Written and directed by Will McCormack (Toy Story 4, Celeste and Jesse Forever) and Michael Govier, with gorgeous animation from Youngran Nho and his team, this 12-minute, wordless short tells the story of two grieving parents. At first, we don’t know why the married couple is eating dinner in sullen silence, the shadow of an argument hanging over them. But we start to suspect, as the mom studiously avoids a room in the house and the dad stares dead-eyed at the TV, that they have lost something too great for words.

Those suspicions are confirmed when the memory of a little girl comes flooding back, triggered by the family cat accidentally turning on the record player in her room. The song “1950” by King Princess fills the air, and the parents remember their vibrant 10-year-old young girl who played soccer, took selfies, and loved life, until one day she went to school and never came back. No violence is drawn out. We see only the barest sketch of school doors and hear only the blood-curdling sounds of gunshots. Then, over the sound of sirens, we see the last text sent on the young girl’s phone: “If anything happens, I love you.”

It echoes the heartbreaking texts sent by students to their loved ones at Marjory Stoneman Douglas High School in Parkland, Florida in 2018. And though it’s not a loss that either McCormack or Govier has felt first-hand, the filmmakers spoke with grieving parents and worked with Everytown for Gun Safety while making the film. “We wanted to create an elegy for these parents who have dealt with that grief that no one should have to go through,” McCormack said in an interview with Animation Scoop.

“You’re watching a grieving process,” Govier added in the same interview. “I do think there’s hope within it because you’re seeing the human spirit and how much the human spirit can endure and go forward.
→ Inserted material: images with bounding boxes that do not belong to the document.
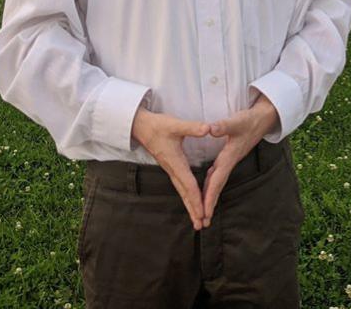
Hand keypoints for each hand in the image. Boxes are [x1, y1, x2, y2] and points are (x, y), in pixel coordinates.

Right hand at [131, 107, 209, 230]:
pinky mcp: (171, 168)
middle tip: (202, 225)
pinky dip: (187, 197)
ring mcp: (171, 170)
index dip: (196, 198)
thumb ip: (192, 127)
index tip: (202, 212)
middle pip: (185, 194)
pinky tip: (191, 202)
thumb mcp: (176, 124)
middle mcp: (173, 170)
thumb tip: (208, 128)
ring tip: (198, 221)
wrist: (142, 127)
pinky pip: (181, 186)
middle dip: (193, 210)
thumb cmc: (158, 126)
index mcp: (176, 162)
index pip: (188, 184)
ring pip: (182, 192)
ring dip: (190, 206)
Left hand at [202, 94, 278, 225]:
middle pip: (217, 186)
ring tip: (203, 213)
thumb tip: (210, 129)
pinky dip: (212, 184)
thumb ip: (223, 126)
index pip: (217, 180)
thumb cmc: (250, 120)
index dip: (209, 196)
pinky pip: (218, 175)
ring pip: (217, 182)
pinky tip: (207, 188)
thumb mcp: (237, 122)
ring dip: (210, 197)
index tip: (203, 211)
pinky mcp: (230, 156)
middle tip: (202, 223)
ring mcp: (230, 160)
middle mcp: (229, 161)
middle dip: (209, 204)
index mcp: (229, 156)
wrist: (264, 119)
That is a huge testament to all of us and also to survivors – and also the ones who were lost.”

It’s all but impossible to get to the end of If Anything Happens, I Love You without sobbing. To be honest, I started crying again just thinking about it. It is easily one of the most powerful short films of the year, so don’t be too surprised if you hear about it during Oscar season. And don’t dry those eyes just yet—Netflix has two more heavy-hitter short films coming up: Canvas directed by former Pixar animator Frank E. Abney III, about an artist who tries to recapture the magic after losing his wife; and Cops and Robbers directed by Arnon Manor and Timothy Ware-Hill, inspired by the deadly killing of Ahmaud Arbery, a 25-year-old Black man who was shot and killed by a white former police officer and his son in February.